■ **What to produce**: Rewrite the lines of every record, swapping "date_published" for "published_on" each time it appears and changing nothing else.

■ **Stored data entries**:
^^^^^^^^
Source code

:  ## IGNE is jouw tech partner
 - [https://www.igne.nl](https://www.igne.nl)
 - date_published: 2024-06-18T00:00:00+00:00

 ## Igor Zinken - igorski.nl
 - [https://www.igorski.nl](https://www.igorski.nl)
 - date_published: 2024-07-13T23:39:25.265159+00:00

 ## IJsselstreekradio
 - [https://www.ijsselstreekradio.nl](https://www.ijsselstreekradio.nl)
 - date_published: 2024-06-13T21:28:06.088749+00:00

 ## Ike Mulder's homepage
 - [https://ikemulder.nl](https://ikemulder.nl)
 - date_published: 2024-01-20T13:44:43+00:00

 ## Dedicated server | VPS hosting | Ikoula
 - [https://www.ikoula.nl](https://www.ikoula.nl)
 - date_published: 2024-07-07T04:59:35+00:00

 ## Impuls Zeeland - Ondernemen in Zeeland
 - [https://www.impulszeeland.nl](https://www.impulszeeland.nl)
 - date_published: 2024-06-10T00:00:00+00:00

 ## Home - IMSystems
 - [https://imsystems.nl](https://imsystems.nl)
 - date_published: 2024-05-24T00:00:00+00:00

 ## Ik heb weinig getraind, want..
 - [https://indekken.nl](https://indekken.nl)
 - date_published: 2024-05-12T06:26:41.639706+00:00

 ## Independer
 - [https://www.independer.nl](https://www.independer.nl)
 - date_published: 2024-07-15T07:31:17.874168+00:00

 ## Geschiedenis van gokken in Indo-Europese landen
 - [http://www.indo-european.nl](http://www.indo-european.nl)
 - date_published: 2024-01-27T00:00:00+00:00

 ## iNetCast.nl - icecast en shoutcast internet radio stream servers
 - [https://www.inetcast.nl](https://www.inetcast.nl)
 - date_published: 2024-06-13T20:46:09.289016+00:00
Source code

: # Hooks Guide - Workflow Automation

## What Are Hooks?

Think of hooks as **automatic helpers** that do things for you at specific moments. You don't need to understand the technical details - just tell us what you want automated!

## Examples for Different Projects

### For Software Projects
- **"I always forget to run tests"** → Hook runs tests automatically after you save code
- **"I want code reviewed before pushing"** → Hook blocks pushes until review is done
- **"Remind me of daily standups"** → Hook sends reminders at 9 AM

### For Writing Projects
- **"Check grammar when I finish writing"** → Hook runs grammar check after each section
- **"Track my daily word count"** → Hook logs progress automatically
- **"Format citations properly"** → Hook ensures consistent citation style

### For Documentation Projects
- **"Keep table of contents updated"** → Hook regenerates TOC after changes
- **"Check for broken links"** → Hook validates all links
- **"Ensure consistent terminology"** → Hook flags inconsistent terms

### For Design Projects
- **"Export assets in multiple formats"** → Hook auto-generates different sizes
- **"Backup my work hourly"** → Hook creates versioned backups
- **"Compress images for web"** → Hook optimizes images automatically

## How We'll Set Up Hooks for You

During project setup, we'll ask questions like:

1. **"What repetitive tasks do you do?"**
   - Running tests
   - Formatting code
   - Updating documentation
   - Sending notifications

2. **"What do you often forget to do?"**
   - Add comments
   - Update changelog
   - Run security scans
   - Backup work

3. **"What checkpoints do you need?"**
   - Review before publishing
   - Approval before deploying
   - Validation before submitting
^^^^^^^^
■ **Answer section**:
Source code

:  ## IGNE is jouw tech partner
 - [https://www.igne.nl](https://www.igne.nl)
 - published_on: 2024-06-18T00:00:00+00:00

 ## Igor Zinken - igorski.nl
 - [https://www.igorski.nl](https://www.igorski.nl)
 - published_on: 2024-07-13T23:39:25.265159+00:00

 ## IJsselstreekradio
 - [https://www.ijsselstreekradio.nl](https://www.ijsselstreekradio.nl)
 - published_on: 2024-06-13T21:28:06.088749+00:00

 ## Ike Mulder's homepage
 - [https://ikemulder.nl](https://ikemulder.nl)
 - published_on: 2024-01-20T13:44:43+00:00

 ## Dedicated server | VPS hosting | Ikoula
 - [https://www.ikoula.nl](https://www.ikoula.nl)
 - published_on: 2024-07-07T04:59:35+00:00

 ## Impuls Zeeland - Ondernemen in Zeeland
 - [https://www.impulszeeland.nl](https://www.impulszeeland.nl)
 - published_on: 2024-06-10T00:00:00+00:00

 ## Home - IMSystems
 - [https://imsystems.nl](https://imsystems.nl)
 - published_on: 2024-05-24T00:00:00+00:00

 ## Ik heb weinig getraind, want..
 - [https://indekken.nl](https://indekken.nl)
 - published_on: 2024-05-12T06:26:41.639706+00:00

 ## Independer
 - [https://www.independer.nl](https://www.independer.nl)
 - published_on: 2024-07-15T07:31:17.874168+00:00

 ## Geschiedenis van gokken in Indo-Europese landen
 - [http://www.indo-european.nl](http://www.indo-european.nl)
 - published_on: 2024-01-27T00:00:00+00:00

 ## iNetCast.nl - icecast en shoutcast internet radio stream servers
 - [https://www.inetcast.nl](https://www.inetcast.nl)
 - published_on: 2024-06-13T20:46:09.289016+00:00
Source code

: # Hooks Guide - Workflow Automation

## What Are Hooks?

Think of hooks as **automatic helpers** that do things for you at specific moments. You don't need to understand the technical details - just tell us what you want automated!

## Examples for Different Projects

### For Software Projects
- **"I always forget to run tests"** → Hook runs tests automatically after you save code
- **"I want code reviewed before pushing"** → Hook blocks pushes until review is done
- **"Remind me of daily standups"** → Hook sends reminders at 9 AM

### For Writing Projects
- **"Check grammar when I finish writing"** → Hook runs grammar check after each section
- **"Track my daily word count"** → Hook logs progress automatically
- **"Format citations properly"** → Hook ensures consistent citation style

### For Documentation Projects
- **"Keep table of contents updated"** → Hook regenerates TOC after changes
- **"Check for broken links"** → Hook validates all links
- **"Ensure consistent terminology"** → Hook flags inconsistent terms

### For Design Projects
- **"Export assets in multiple formats"** → Hook auto-generates different sizes
- **"Backup my work hourly"** → Hook creates versioned backups
- **"Compress images for web"** → Hook optimizes images automatically

## How We'll Set Up Hooks for You

During project setup, we'll ask questions like:

1. **"What repetitive tasks do you do?"**
   - Running tests
   - Formatting code
   - Updating documentation
   - Sending notifications

2. **"What do you often forget to do?"**
   - Add comments
   - Update changelog
   - Run security scans
   - Backup work

3. **"What checkpoints do you need?"**
   - Review before publishing
   - Approval before deploying
   - Validation before submitting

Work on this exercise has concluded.